AP — SEOUL, South Korea To further their investigation into the $40 billion collapse of Terraform Labs' cryptocurrency, which devastated traders worldwide, South Korean authorities have banned dozens of Terraform Labs associates from leaving the country.
To ascertain whether the business engaged in fraud or broke financial laws before the collapse of its digital currencies, TerraUSD and Luna, in May, the Seoul Southern District Prosecutor's Office announced Wednesday that it intended to summon them for questioning.
The office did not identify the individuals subject to the one-month travel ban, although they may include current and former employees as well as developers. To protect their ongoing investigation, prosecutors declined to offer more information.
Former Terraform developer Daniel Hong tweeted a copy of a government letter stating that he was prohibited from leaving the country until July 19. Stop asking me why I couldn't make it to NYC, friends. The reason is that the Korean government today placed a departure ban on all former @terra money employees, Hong wrote in a tweet.
An estimated 280,000 South Korean investors were impacted by the failure of TerraUSD and Luna, created by Terraform Lab's Stanford-educated co-founder Do Kwon, while also sparking wider unrest in the worldwide cryptocurrency market.
As a "stablecoin," TerraUSD was created to avoid sharp price volatility by being tied to stable assets like the U.S. dollar. However, once the stablecoin plummeted considerably below its $1 peg in May, the holders of TerraUSD and its floating sister currency, Luna, saw their market value disappear by about $40 billion.
After receiving allegations from numerous investigators, South Korean prosecutors opened the probe last month.
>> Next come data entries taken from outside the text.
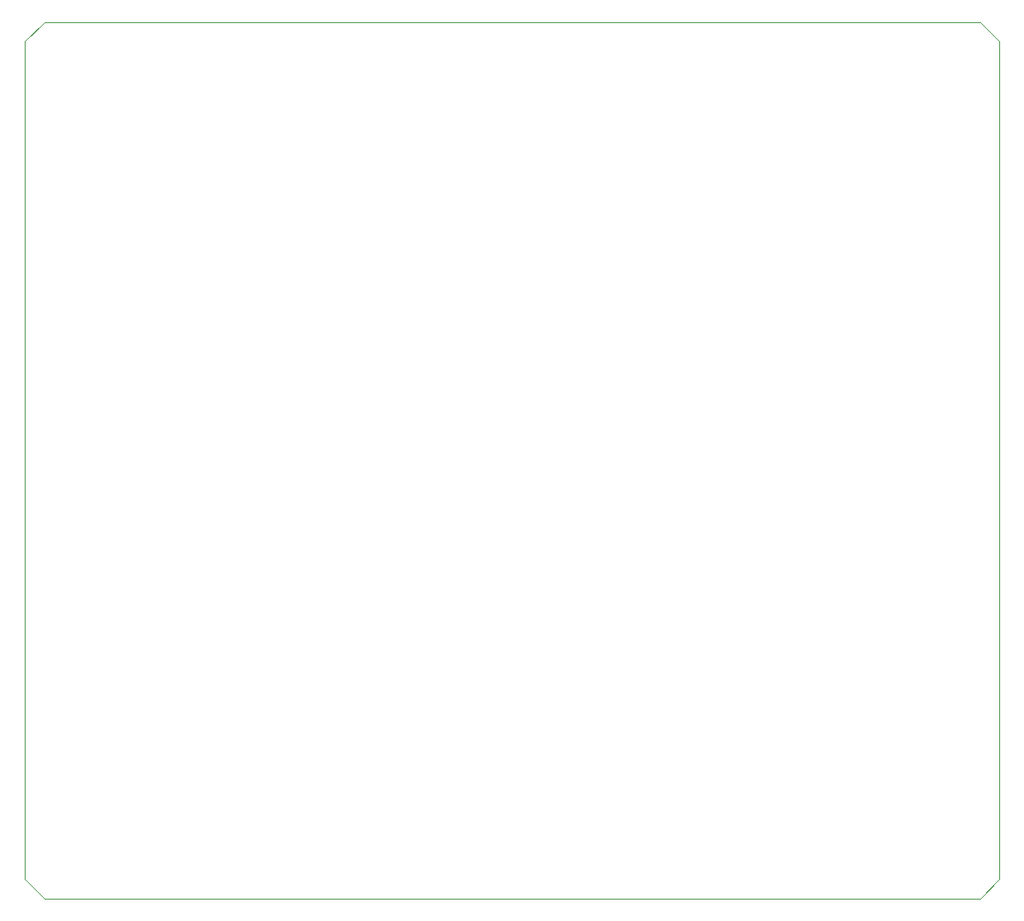
<source format=gbr>
%TF.GenerationSoftware,KiCad,Pcbnew,9.0.0*%
%TF.CreationDate,2025-08-07T11:31:08+08:00*%
%TF.ProjectId,Regen Clamp,52656765-6e20-4436-9c61-6d702e6b6963,1.1*%
%TF.SameCoordinates,PXa7d8c00PY8c30ac0*%
%TF.FileFunction,Profile,NP*%
%FSLAX46Y46*%
G04 Gerber Fmt 4.6, Leading zero omitted, Abs format (unit mm)*
G04 Created by KiCad (PCBNEW 9.0.0) date 2025-08-07 11:31:08*
%MOMM*%
%LPD*%
G01*
G04 APERTURE LIST*
%TA.AperFunction,Profile*%
%ADD10C,0.100000*%
%TD*%
G04 APERTURE END LIST*
D10*
X0Y2000000D02*
X0Y88000000D01*
X0Y2000000D02*
X2000000Y0D01*
X2000000Y90000000D02*
X98000000Y90000000D01*
X98000000Y90000000D02*
X100000000Y88000000D01*
X100000000Y2000000D02*
X98000000Y0D01*
X98000000Y0D02*
X2000000Y0D01*
X100000000Y2000000D02*
X100000000Y88000000D01*
X2000000Y90000000D02*
X0Y88000000D01*
M02*

</source>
Kwon, who is allegedly in Singapore and is being accused of exaggerating the stability of his currencies, might be called to account.
The fall of TerraUSD and Luna, according to research released earlier this month by the Bank of Korea, was a significant contributor to the global currency market's more than 40% decline from late last year, when its market value topped $2.3 trillion. The recent increase in the U.S. Federal Reserve's benchmark interest rate to combat inflation has also aided in the decline by driving away investors from risky assets, according to the bank.